“Stupid, stupid, stupid! He said I would do it and I did it.”  And then, to add insult to injury the rooster crowed, stupid bird.
Could anything else go wrong?  Looking around to make sure no one saw my betrayal I looked him straight in the eye and my world fell apart.
It seemed like I had known him forever, but had I ever known him at all?
It started three years ago, just thirty-six months but what a ride it had been: 
We were mending our nets on the shores of Gennesaret.  It hadn’t been a bad night fishing, but it hadn’t been great and I wanted to get the gear cleaned up and go home to Esther.
As much as I loved fishing, there were times I wished I could work at a job where I could spend the nights with the one I loved. It was wrong in so many ways to be going to bed when she was just beginning her day, but I was a fisherman just as my father had been and his father had been. For over a hundred years my family had fished these waters, and that would not change soon. 
Oh well, it could have been worse, I could have been born a farmer. The thought of following the wrong end of an ox through a field day after day was enough to send me back to my nets with a smile on my face.
“Simon, Simon wake up.” Andrew’s voice broke through my daze. “You’ve been working on that same spot for the past ten minutes. Are you mending twine or knitting a shawl for Esther?”

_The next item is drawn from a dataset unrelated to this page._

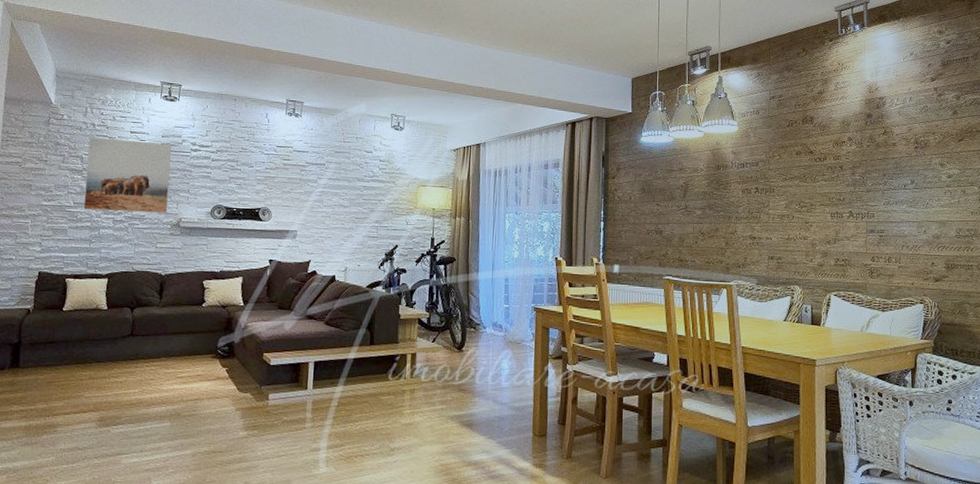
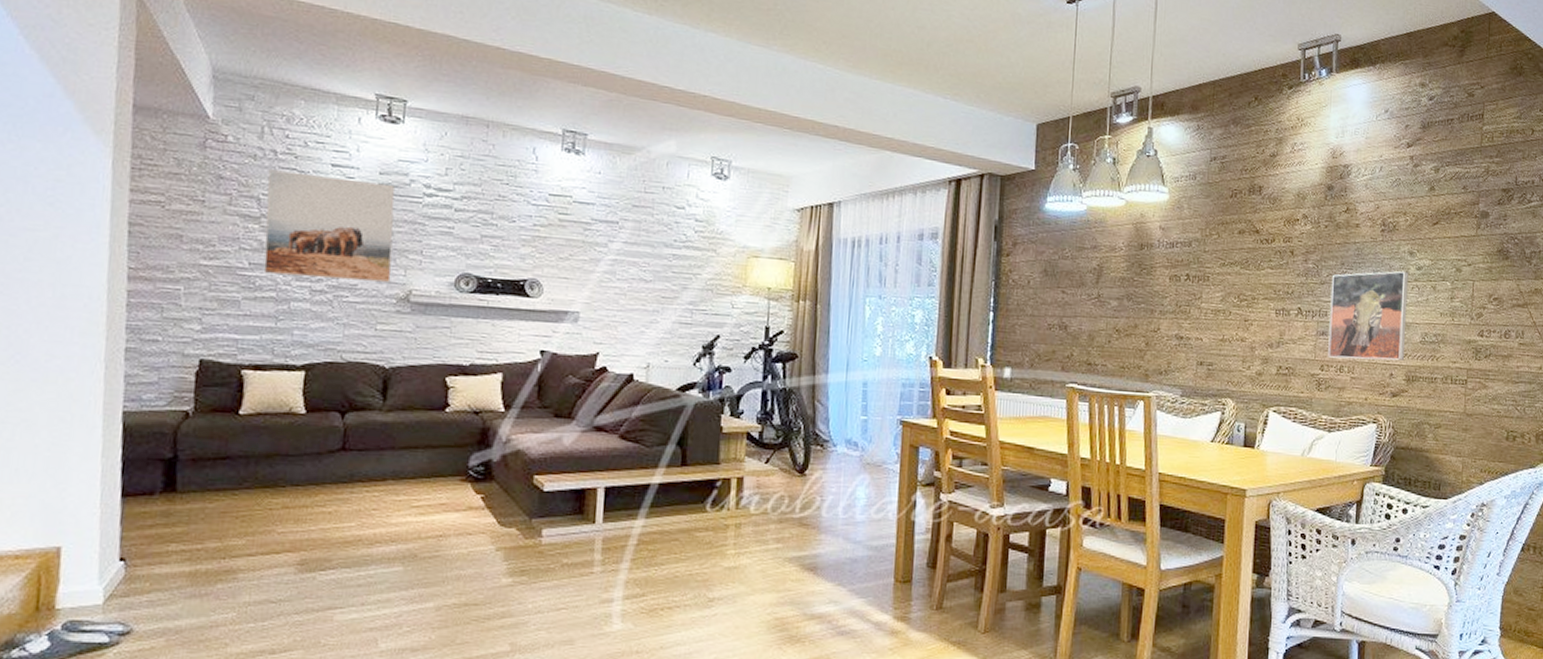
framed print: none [876,179,943,252] -> present [1328,270,1409,361]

“Sorry Andrew, I was gone for a while but I’m back.” Andrew was my brother and business partner but more than that he was my best friend. There were only eleven months separating us and we had virtually grown up as twins.
“So, Simon have you given anymore thought to what we’ve been talking about?”
“You gonna narrow it down for me, we talk all the time.”
  “Come on, you know what I’m talking about, the Messiah.”
  “Right, how could I forget the Messiah? He will rescue us from the big bad Romans and make us a mighty nation again.”
  From the look on Andrews’ face, I knew I was pushing all the right buttons. And why not? Isn’t that what big brothers are for? 
 “Don’t joke like that, all you have to do is look around at what’s happening. The time is right; the signs are all pointing to the coming Messiah.”
“I know little brother, but the time has been right, and the signs have been pointing to your precious Messiah for three hundred years and he’s still not here. Who is it this time? And don’t tell me it’s John.”
“But Simon, everyone thinks John’s the one.”
“Everyone but John little brother.  If he’s your messiah, he’s an unwilling one. Remember what you told me he said just the other day; ‘Someone is coming soon who is greater than I am—so much greater that I won’t even be worthy to be his slave.’”
“Go ahead and laugh but one of these days it will happen and then the joke will be on you.  It won’t be so funny then will it?”
“Fine, you go looking for your precious messiah.  Personally I’m looking forward to getting washed up to get rid of the fish stink, a shoulder rub and eight hours of sleep.  See you back here later tonight little brother.  And get some sleep. You’re no good to me at night if you spend your days chasing messiahs.”
  Not that I could blame Andrew, Israel was only a shell of the nation it had been under King David. First, it had been the Babylonians then the Assyrians and now it was the Romans. For the past five hundred years, one foreign army or another had walked our roads.
The Romans were no better or worse than any of the rest, but they still held the sword and they never let us forget who was in control. Was it any wonder that Andrew and his friends looked to the heavens for a solution?
Oh well, I’d leave thoughts of Messiahs to the others because right now all I wanted was food and sleep.